Надвигаясь на Мазура пузом, усатый что-то завопил, брызгая
слюной, – конечно, любопытно ему, с чего бы это сей незнакомец очертя
голову прыгнул на катер, без перевода понятно. Голову можно прозакладывать,
интересуется, не сошел ли Мазур с ума – иначе зачем полез волку в пасть?
Стоявший слева бесцеремонно охлопал Мазура по талии, вмиг
нащупал кобуру, разинул рот. Коротко двинув его локтем под вздох, Мазур ударом
ноги подсек второго, прижался спиной к борту, обеспечив себе надежный тыл. С
усмешечкой вытащил из внутреннего кармана гранату, выдернул чеку, не глядя,
через плечо выкинул ее за борт, поднял руку с гранатой к лицу усатого, медленно
стал отгибать пальцы: указательный, средний...
Он умел так фокусничать, удержал бы чеку и оставшимися двумя
пальцами, но усатый знать этого никак не мог. Как многие на его месте, живо, в
красках представил последствия, бледнея на глазах, шарахнулся к борту. Мазур
легонько повернул руку с гранатой – так, чтобы показалось в первый миг, будто
он разогнул еще один палец...
Вряд ли эти ребятки испугались бы доброй перестрелки.
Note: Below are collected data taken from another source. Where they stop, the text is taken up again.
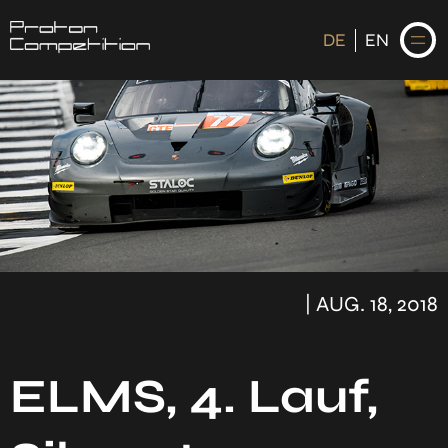
DE
EN
DE
EN
STARTSEITE
NEWS
| AUG. 18, 2018
FAHRER
KALENDER
HISTORIE
ELMS, 4. Lauf,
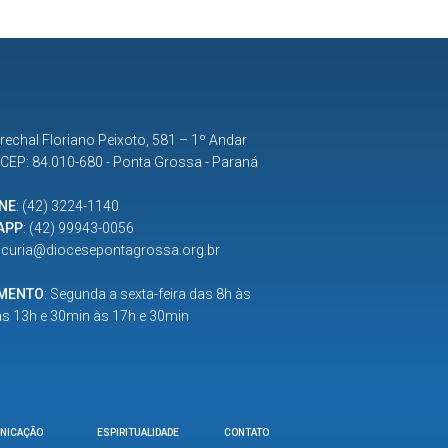
rechal Floriano Peixoto, 581 – 1º Andar
| CEP: 84.010-680 - Ponta Grossa - Paraná
NE
:
(42) 3224-1140
APP
:
(42) 99943-0056
:
curia@diocesepontagrossa.org.br
IMENTO
: Segunda a sexta-feira das 8h às
as 13h e 30min às 17h e 30min
NICAÇÃO
ESPIRITUALIDADE
CONTATO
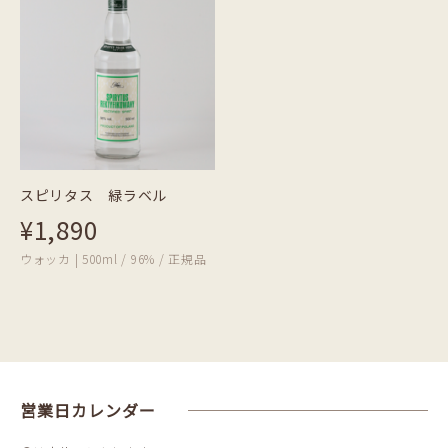
スピリタス 緑ラベル
¥1,890
ウォッカ | 500ml / 96% / 正規品
営業日カレンダー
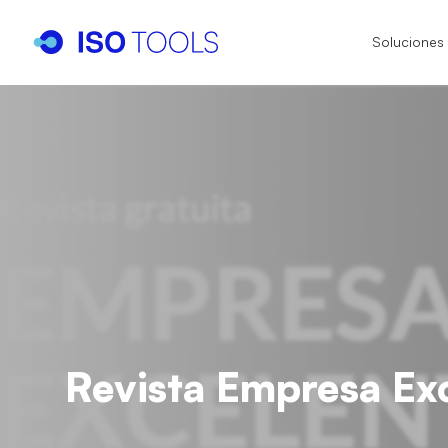
Soluciones
I
I
I
IS
IA
IS
IS
Revista Empresa Exc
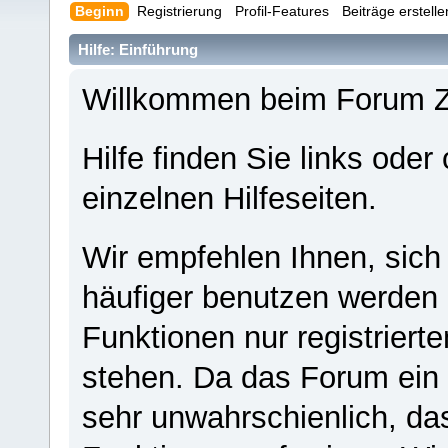
Beginn
Registrierung
Profil-Features
Beiträge erstell
Hilfe: Einführung
Willkommen beim Forum 
Hilfe finden Sie links oder
einzelnen Hilfeseiten.
Wir empfehlen Ihnen, sich
häufiger benutzen werden - 
Funktionen nur registriert
stehen. Da das Forum ein s
sehr unwahrschienlich, da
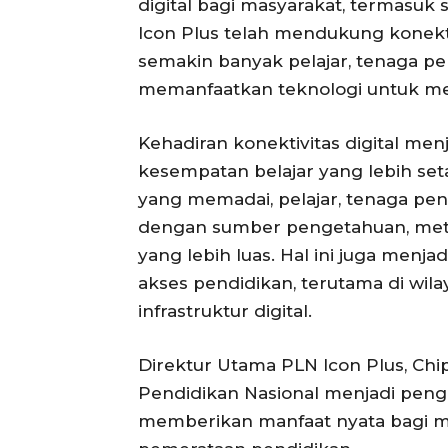
digital bagi masyarakat, termasuk 
Icon Plus telah mendukung konekti
semakin banyak pelajar, tenaga pen
memanfaatkan teknologi untuk men
Kehadiran konektivitas digital me
kesempatan belajar yang lebih seta
yang memadai, pelajar, tenaga pend
dengan sumber pengetahuan, meto
yang lebih luas. Hal ini juga men
akses pendidikan, terutama di w
infrastruktur digital.
Direktur Utama PLN Icon Plus, Ch
Pendidikan Nasional menjadi pen
memberikan manfaat nyata bagi 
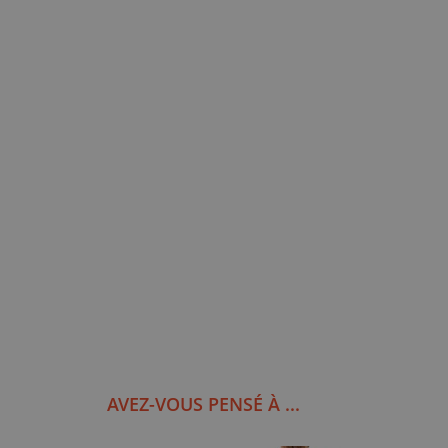
AVEZ-VOUS PENSÉ À ...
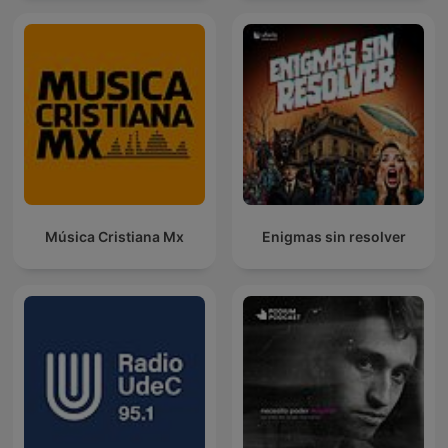
Música Cristiana Mx
Enigmas sin resolver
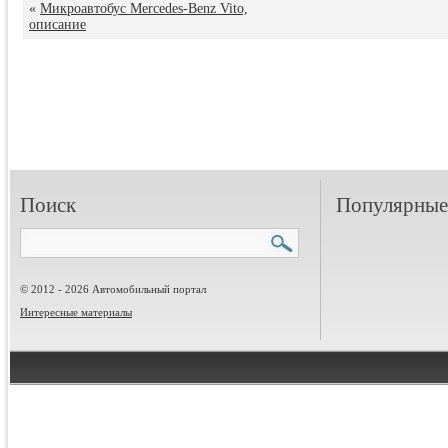
«
Микроавтобус Mercedes-Benz Vito,
описание
Поиск
Популярные 
© 2012 - 2026 Автомобильный портал
Интересные материалы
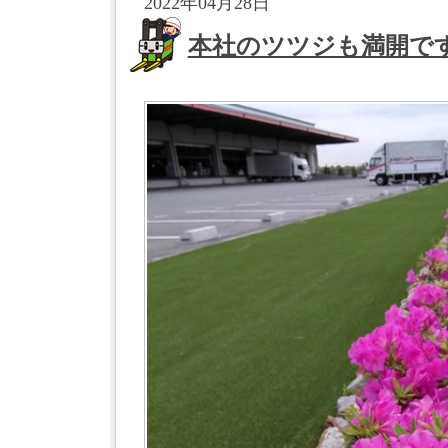
2022年04月28日
本社のツツジも満開で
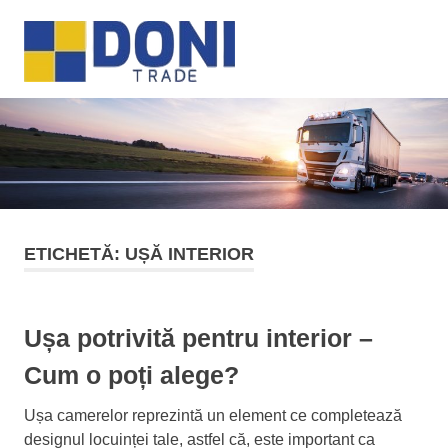
Sari
Doni
la
MENU
conținut
Trade
ETICHETĂ:
UȘĂ INTERIOR
Ușa potrivită pentru interior –
Cum o poți alege?
Ușa camerelor reprezintă un element ce completează
designul locuinței tale, astfel că, este important ca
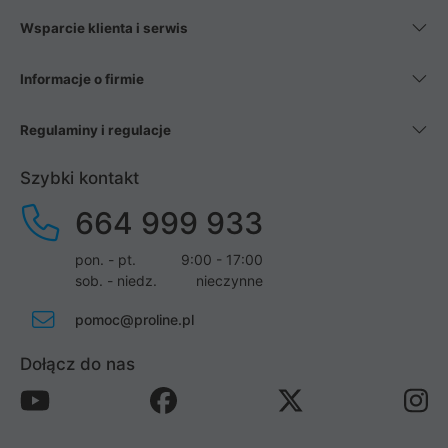
Wsparcie klienta i serwis
Informacje o firmie
Regulaminy i regulacje
Szybki kontakt
664 999 933
pon. - pt.
9:00 - 17:00
sob. - niedz.
nieczynne
pomoc@proline.pl
Dołącz do nas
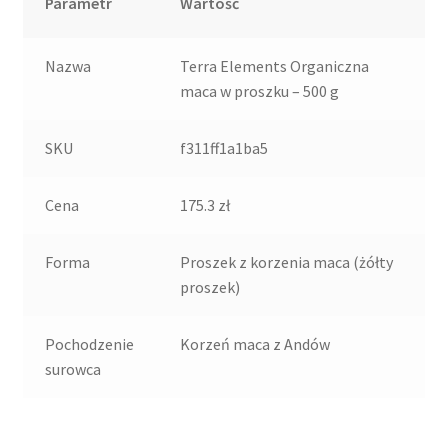
Parametr
Wartość
Nazwa
Terra Elements Organiczna
maca w proszku – 500 g
SKU
f311ff1a1ba5
Cena
175.3 zł
Forma
Proszek z korzenia maca (żółty
proszek)
Pochodzenie
Korzeń maca z Andów
surowca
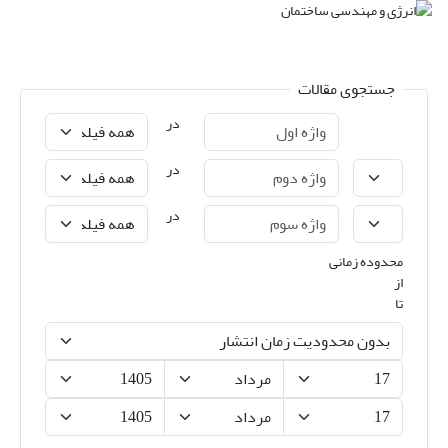
جستجوی مقالات
در
در
در
محدوده زمانی
از
تا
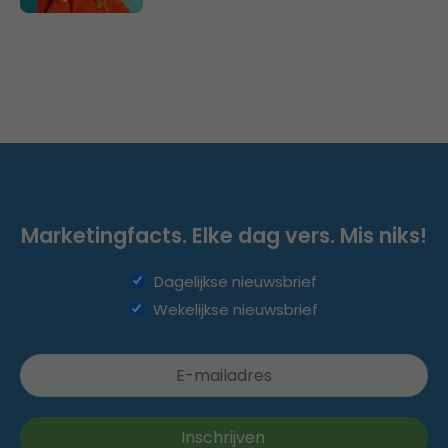
Marketingfacts. Elke dag vers. Mis niks!
Dagelijkse nieuwsbrief
Wekelijkse nieuwsbrief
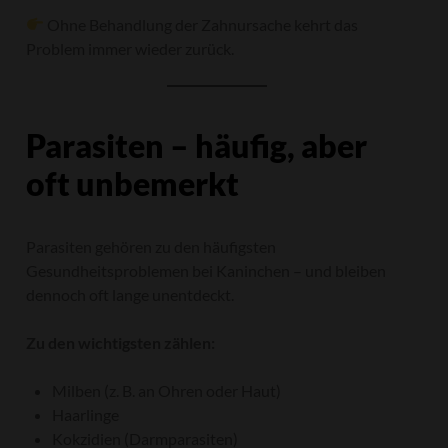
Ohne Behandlung der Zahnursache kehrt das
Problem immer wieder zurück.
Parasiten – häufig, aber
oft unbemerkt
Parasiten gehören zu den häufigsten
Gesundheitsproblemen bei Kaninchen – und bleiben
dennoch oft lange unentdeckt.
Zu den wichtigsten zählen:
Milben (z. B. an Ohren oder Haut)
Haarlinge
Kokzidien (Darmparasiten)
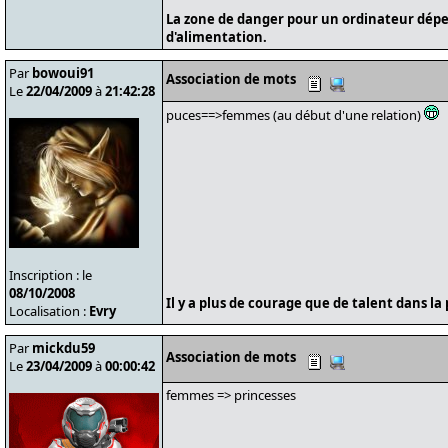
La zone de danger pour un ordinateur dépe
d'alimentation.
Par
bowoui91
Association de mots
Le
22/04/2009
à
21:42:28
puces==>femmes (au début d'une relation)
Inscription : le
08/10/2008
Il y a plus de courage que de talent dans la 
Localisation :
Evry
Par
mickdu59
Association de mots
Le
23/04/2009
à
00:00:42
femmes => princesses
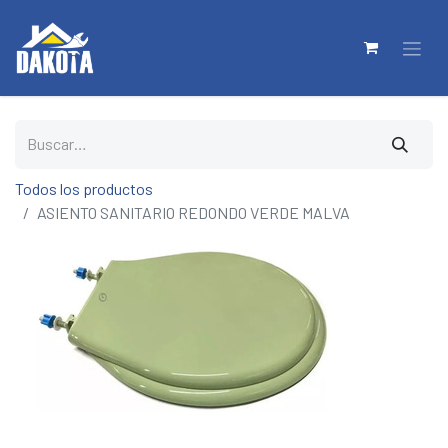
Todos los productos
ASIENTO SANITARIO REDONDO VERDE MALVA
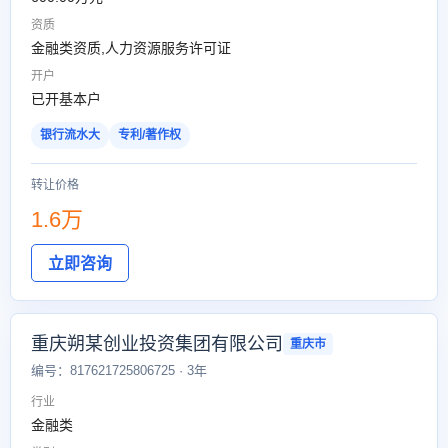
资质
金融类资质,人力资源服务许可证
开户
已开基本户
银行流水大
专利/著作权
转让价格
1.6万
立即咨询
重庆朔某创业投资集团有限公司
重庆市
编号：817621725806725 · 3年
行业
金融类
Но то,
что им устроил Мазур, моментально выбило из колеи, поскольку видели они такое
впервые в жизни, не надо быть провидцем, чтобы это определить.... Они
совершенно правильно поняли его немудрящие жесты – те, что были с карабинами,
разжали пальцы, и оружие глухо брякнулось на палубу. Наверняка растерянности
прибавляло еще и то, что он молчал...
Двое рядом с усатым вдруг отпрянули друг от друга, как
сбитые шаром кегли – это через борт перемахнул Кацуба, вмиг оценив обстановку,
заорал что-то на испанском – и стоявшие, прикрывая головы руками, попадали друг
на друга. Рулевой ошалело таращился через плечо, и бросить штурвал боялся, и,
сразу видно, плохо представлял, что можно предпринять в такой вот пиковой
ситуации. После короткого приказа Кацубы закивал, повернул к берегу, катер
ткнулся носом в песок, под килем заскрипело, и мотор умолк.
Дальнейшее было рутинной процедурой – Кацуба поочередно
поднимал за шиворот лежащих, в темпе обыскивал, толкал к корме, где они тесно
сбивались в вонявшую кислым испуганным потом кучку. Мазур даже не заметил,
когда рядом появилась Ольга – пальцы на чеке свело от напряжения. Присоединив к
компании рулевого, Кацуба тряхнул Мазура за плечо:
– Все, швыряй...
Как следует размахнувшись, Мазур запустил гранату далеко за
борт, в сторону от лодки. Вскоре грохнуло, взлетел пенный столб, взметнулся
какой-то непонятный мусор – темные спутанные комки, длинные стебли. Люди на
корме присели, закрывая головы.
– Ну, и что дальше? – спросил Мазур чуть растерянно,
держа гоп-компанию под пистолетом.
Ольга прошла под надстройку, выволокла целую охапку
карабинов и помповушек. Перенюхала все дула, удовлетворенно кивнула. Выстрелила
вверх из четырех, сноровисто работая затворами, выбросила стреляные гильзы –
все это у нее получалось удивительно быстро и ловко. Сравнила с теми, что
лежали у нее в кармане, продемонстрировала парочку Мазуру:
– Видишь?
– Что тут непонятного... – проворчал он. – Вот эта
парочка – из одного ствола, и эта… Дальше можно не проверять, и так ясно...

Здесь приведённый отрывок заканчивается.